Aim of the task |
Your answer must be an exact copy of the entries below, with no pictures in it.

═══ Supplied information ═══

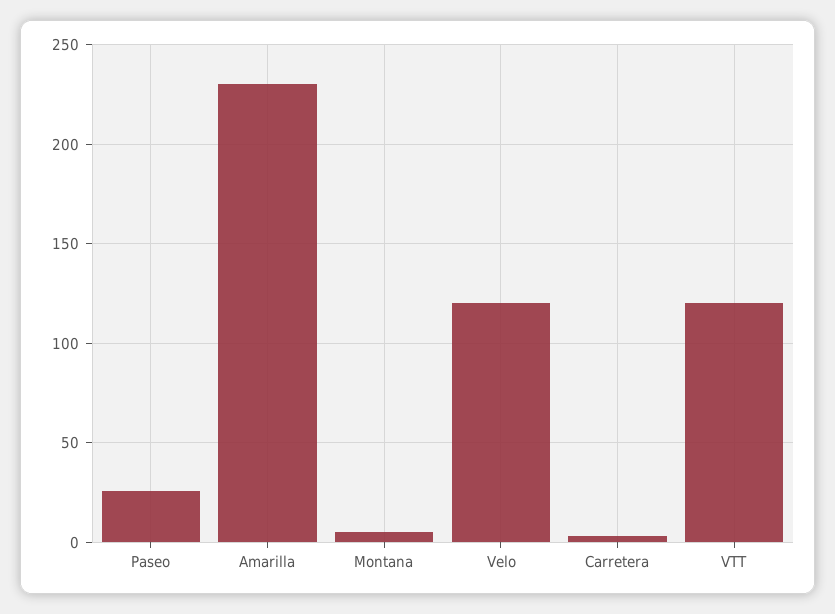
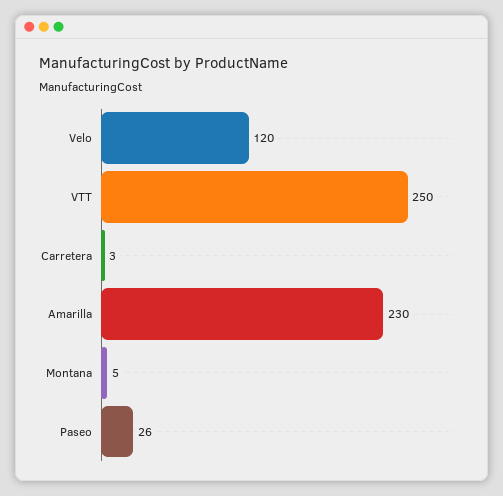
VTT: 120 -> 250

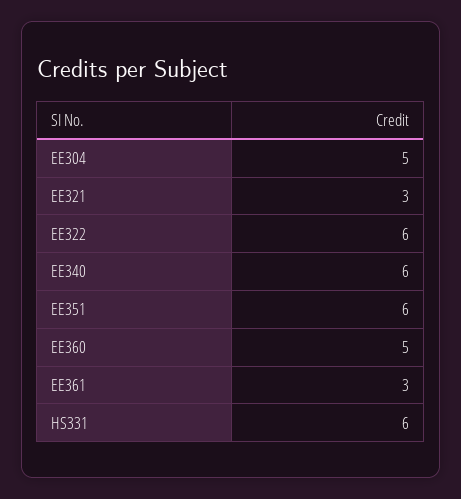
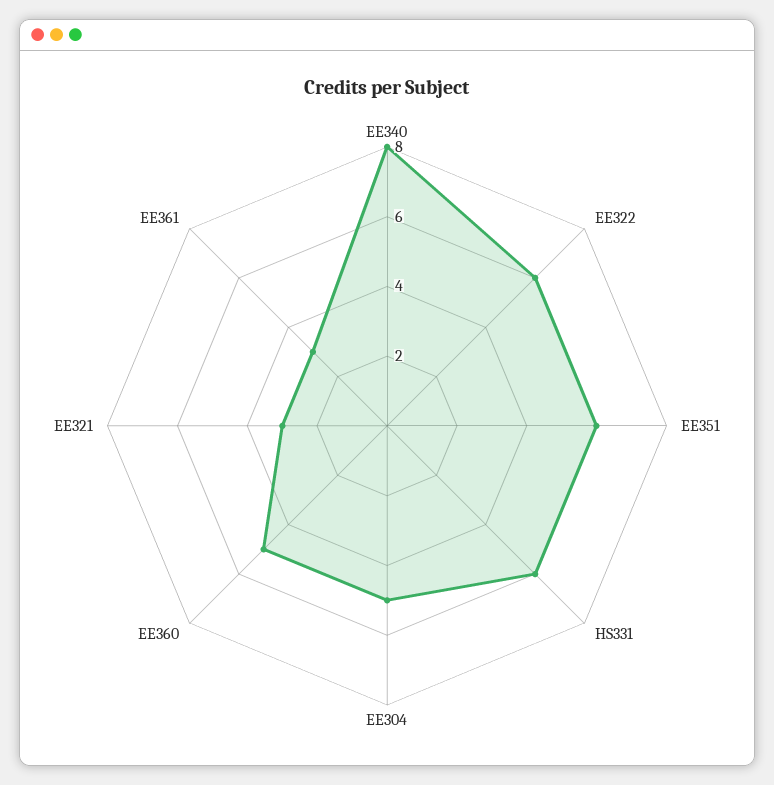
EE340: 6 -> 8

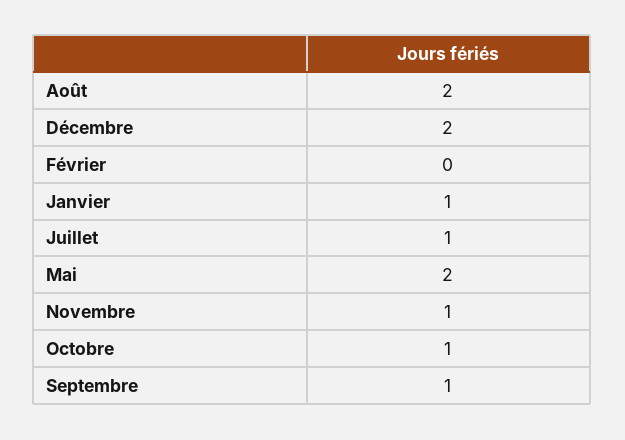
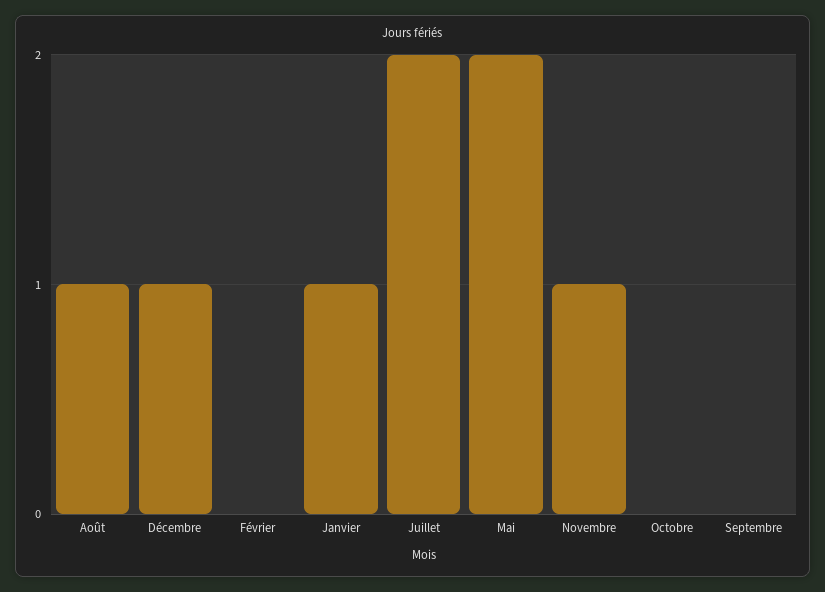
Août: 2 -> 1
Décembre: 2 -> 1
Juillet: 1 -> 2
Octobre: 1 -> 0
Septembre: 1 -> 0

═══

Answer to this task |
VTT: 120 -> 250

EE340: 6 -> 8

Août: 2 -> 1
Décembre: 2 -> 1
Juillet: 1 -> 2
Octobre: 1 -> 0
Septembre: 1 -> 0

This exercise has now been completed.